Proposals were submitted in early September for the development of phases two and three of the $150m Contact Centres Park Project PPP in the Al-Maadi area. “All six companies could be involved as there are 12 plots of land to develop,” says Hanoura.

A final award is expected by the end of the year, Hanoura adds, not October as was previously expected. The list of prequalified firms includes the UK’s Carillion, and the local Namaa Real Estate and Orascom Construction.

River bus

The fourth PPP scheme is the Nile River Bus development in Cairo. Work includes the rehabilitation of 16 existing berths and the construction of 12 new ones.

“A consortium has been assigned as the transaction adviser for the project, comprising [the UK’s] EY as lead and financial adviser, in association with [Canada’s] WSP/PB and Dorsch Consult Egypt as technical adviser, and [the UK’s] Eversheds and [the local] Arab Legal Consultants as legal adviser,” says Hanoura.

The PPP unit has pushed through comprehensive investment laws that have encouraged private sector participation, with investors telling MEED the unit has so far been successful in providing the transparency and ease required to do business in Egypt. Nonetheless, as with many other schemes across the country, foreign exchange policies have been central to the reluctance of some investors.

Hanoura tells MEED the PPP unit has been proactive in including a detailed risk matrix surrounding the foreign currency risk, and cites the Abu Rawash project as an example of the support the unit can offer against those risks

Bridge loan

“The structure of this project is slightly different because we have something called a bridge loan, which is accompanied by the interim private agreement – the government’s sovereign guarantee for this project,” says Hanoura. “We just gave some kind of foreign exchange risk protection until the project’s financial close.

“The private sector factors in currency risks – as a government when we are studying a project and doing the financial model to check the viability, we put ourselves in the private sector’s shoes and calculate these kind of risks – so when we get these bids we know they are very close to our estimations that have deemed the project viable.”

With Egypt’s PPP model proving successful, analysts have suggested the unit takes on other work, particularly low-end housing programmes that the country desperately needs. “The ministries of housing and transport should in any country occupy 75 per cent of infrastructure projects, so naturally the communication between these two ministries are very high,” says Hanoura.

He recognises the unit’s ability to help other ministries implement projects under the same structure.

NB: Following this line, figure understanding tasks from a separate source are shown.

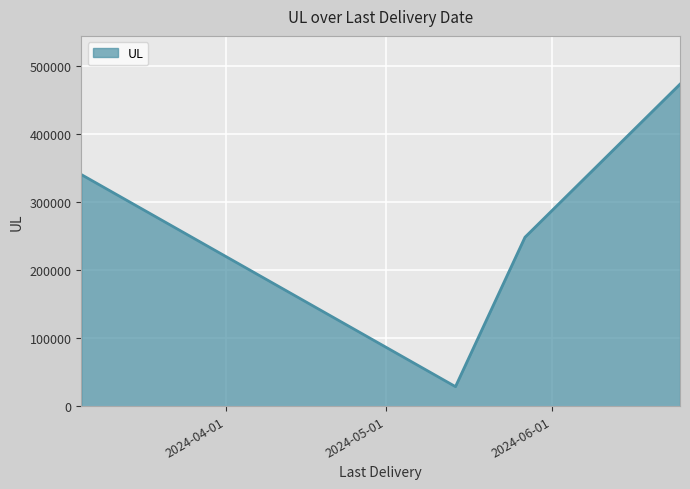

Reading left to right, list all the values displayed in this chart.

340369	28603	248209	473221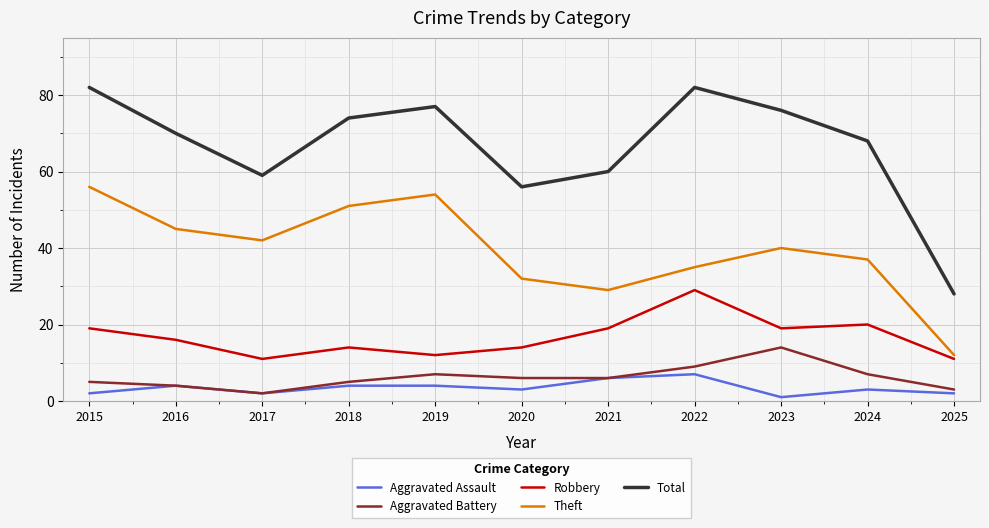

Between 2016 and 2025, which series saw the biggest shift?

Total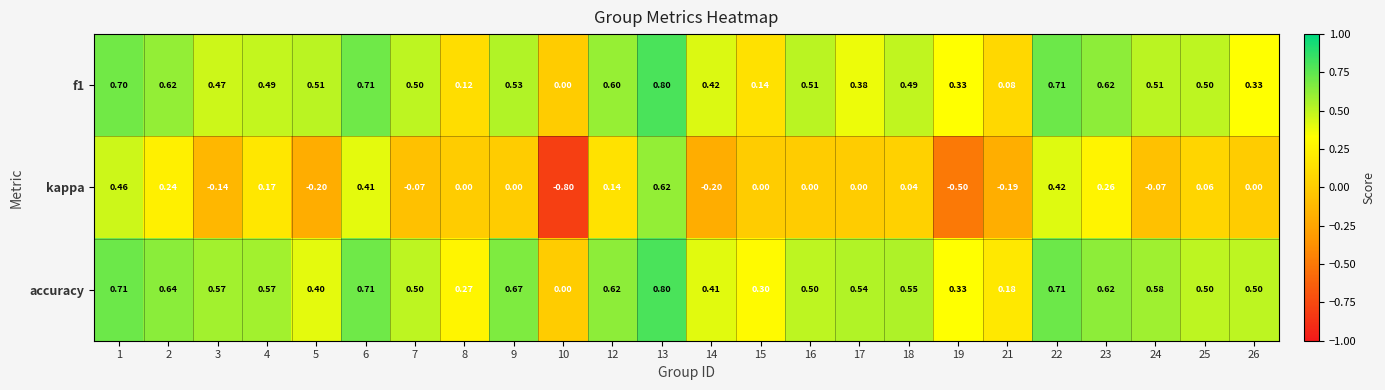

Is the value of kappa at 18 greater than the value of accuracy at 17?

No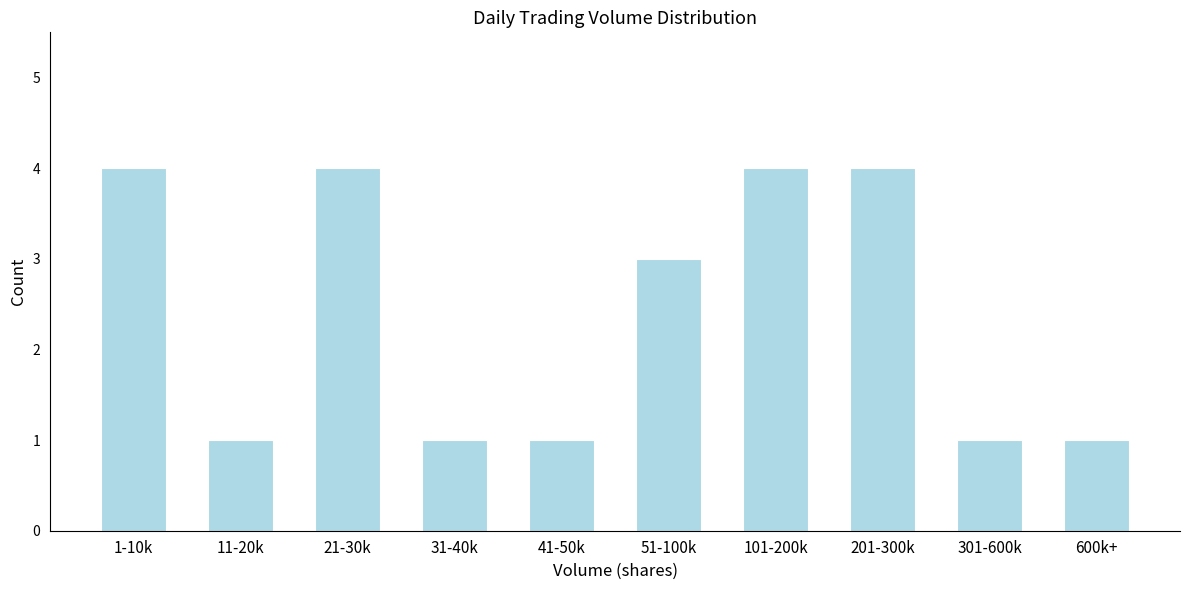

Reading left to right, transcribe all the data shown in this chart.

1-10k=4	11-20k=1	21-30k=4	31-40k=1	41-50k=1	51-100k=3	101-200k=4	201-300k=4	301-600k=1	600k+=1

“Housing units that the ministry of housing is undertaking is under the structure of the PPP law, but they do not lie under the PPP unit – we are providing support and knowledge for contract terms,” says Hanoura. Regulations surrounding land allocations means they can only offer this advisory role, he adds.

As bureaucracy continues to cloud Egypt’s investment opportunities, the investment ministry may find itself looking towards the PPP Central Unit for guidance to develop new investment laws to reduce red tape and eliminate corruption.